Yapılacak iş
Aşağıdaki, köylerde, kentlerde ve kasabalarda toplumsal baskıyı anlatan metni son cümlesinden sonra sürdürün.

Verilen metin
———

Köyler, baskının rahat kırıldığı yerlerdir.
Tabiatla iç içe yaşamaları, tarla sürmek, odun kesmek, mantar toplamak, hasat biçmek gibi işlerin peşinde günlerini diğerlerinden uzak geçirmeleri, küçük köylerde bile insanların birbirlerini denetlemesini zorlaştırır.
Onlara tabiat geniş bir yaşama alanı sağlar.
Kentler ise kalabalıklarıyla özgürdür.
Kimse kimseyi kolayca izleyemez.
İzlemeye de çok vakti yoktur zaten, insanlar koşturup dururlar.
Varoşlardaki ve küçük mahallelerdeki “baskı” da orada yaşayan insanların mahallelerinden ayrılıp kalabalığa karıştıklarında kaybolur.
Kasabalar ise ne köye, ne kente benzer.

———

Veri satırları
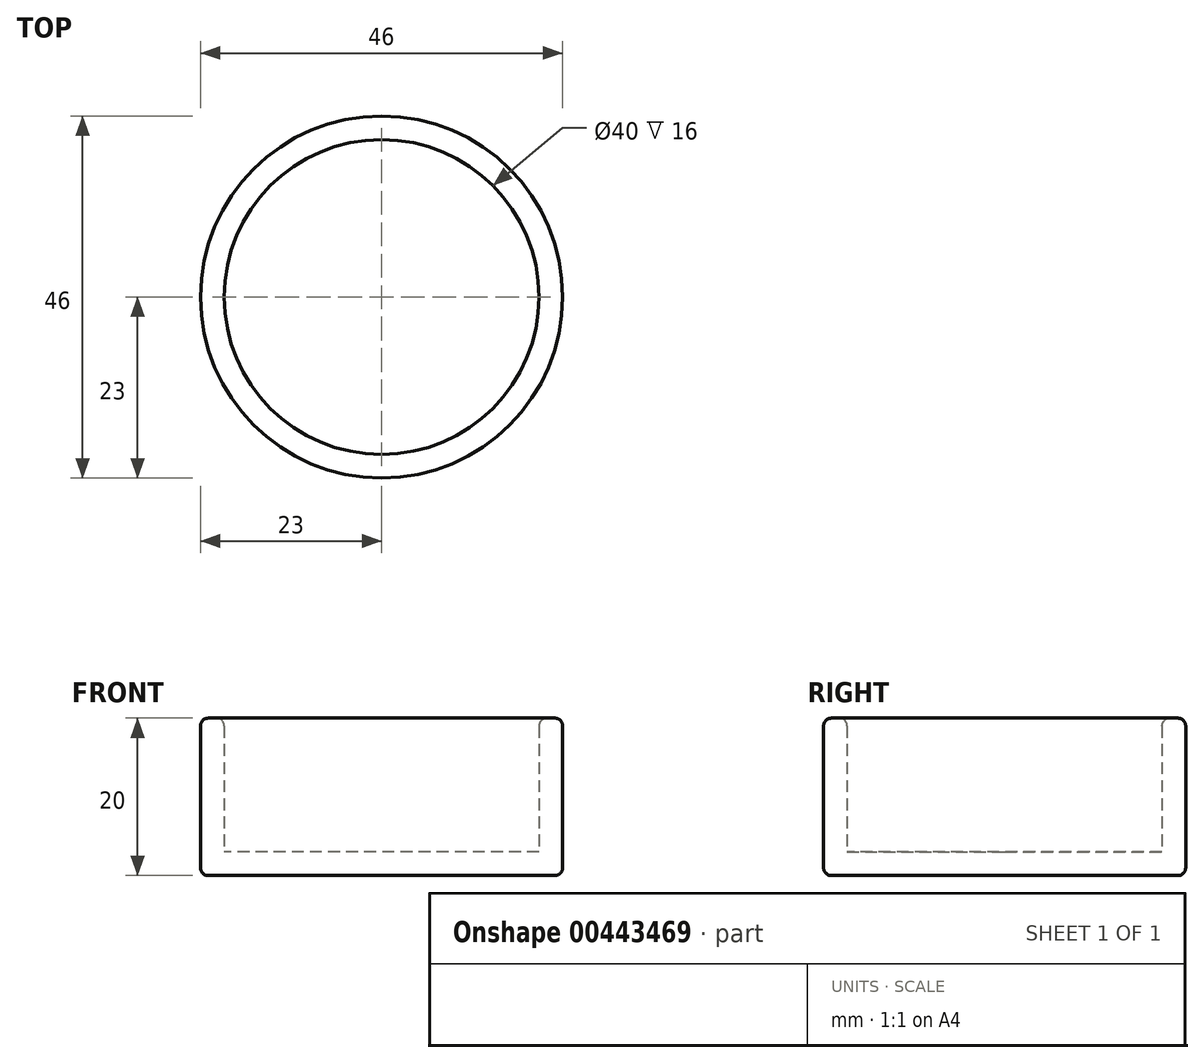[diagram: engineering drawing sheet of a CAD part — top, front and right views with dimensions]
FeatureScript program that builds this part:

———

Nihai sonuç
Ne açılabilecekleri geniş bir tabiat, ne de arasına karışabilecekleri bir kalabalık vardır.
Hepsi, her an göz önündedir.
Asıl büyük baskı kasabalarda yaşanır.
Kasaba insanları kendilerinin esirdir, hem esir olurlar, hem esir alırlar.
Sıkışık bir hayat sürerler.
Yasakların ve baskıların en keskin biçimde ortaya çıktığı yerler kasabalardır.
Ve, özellikle seks konularında “toplumun resmî ahlakı” kasabalar tarafından belirlenir.
Bizim gibi toplumlarda “muhafazakâr” ahlaka ana rengini veren de kasaba ahlakıdır.
Bu ahlakın temelini “gözetleme, dedikodu ve baskı”nın oluşturduğunu saklayabilmek için de “din” bir kamuflaj olarak kullanılır.
Bugün siyasi iktidar da, kendini “dindar” olarak tanıtarak ve din adına davranıyormuş gibi yaparak kasaba ahlakını bütün ülkede geçerli kılmaya, sanatı ve eğlenceyi bu ahlakın cenderesine sokmaya uğraşmanın işaretlerini veriyor.
İstanbul’da Şehir Tiyatroları’nın repertuarını “belediyecilere” yaptırmak gibi tuhaf girişimler bunun ilk adımları.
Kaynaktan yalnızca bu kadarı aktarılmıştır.